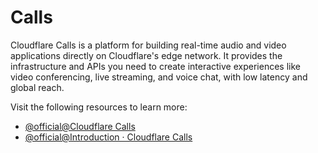 # Calls

Cloudflare Calls is a platform for building real-time audio and video applications directly on Cloudflare's edge network. It provides the infrastructure and APIs you need to create interactive experiences like video conferencing, live streaming, and voice chat, with low latency and global reach.

Visit the following resources to learn more:

- [@official@Cloudflare Calls](https://developers.cloudflare.com/calls/)
- [@official@Introduction · Cloudflare Calls](https://developers.cloudflare.com/calls/introduction/)

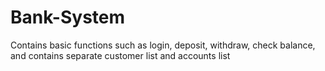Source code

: # Bank-System
Contains basic functions such as login, deposit, withdraw, check balance, and contains separate customer list and accounts list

################

Problem description: Write out the material above precisely, leaving each picture behind.

Result below:
 # Calls

Cloudflare Calls is a platform for building real-time audio and video applications directly on Cloudflare's edge network. It provides the infrastructure and APIs you need to create interactive experiences like video conferencing, live streaming, and voice chat, with low latency and global reach.

Visit the following resources to learn more:

- [@official@Cloudflare Calls](https://developers.cloudflare.com/calls/)
- [@official@Introduction · Cloudflare Calls](https://developers.cloudflare.com/calls/introduction/)

Source code

: # Bank-System
Contains basic functions such as login, deposit, withdraw, check balance, and contains separate customer list and accounts list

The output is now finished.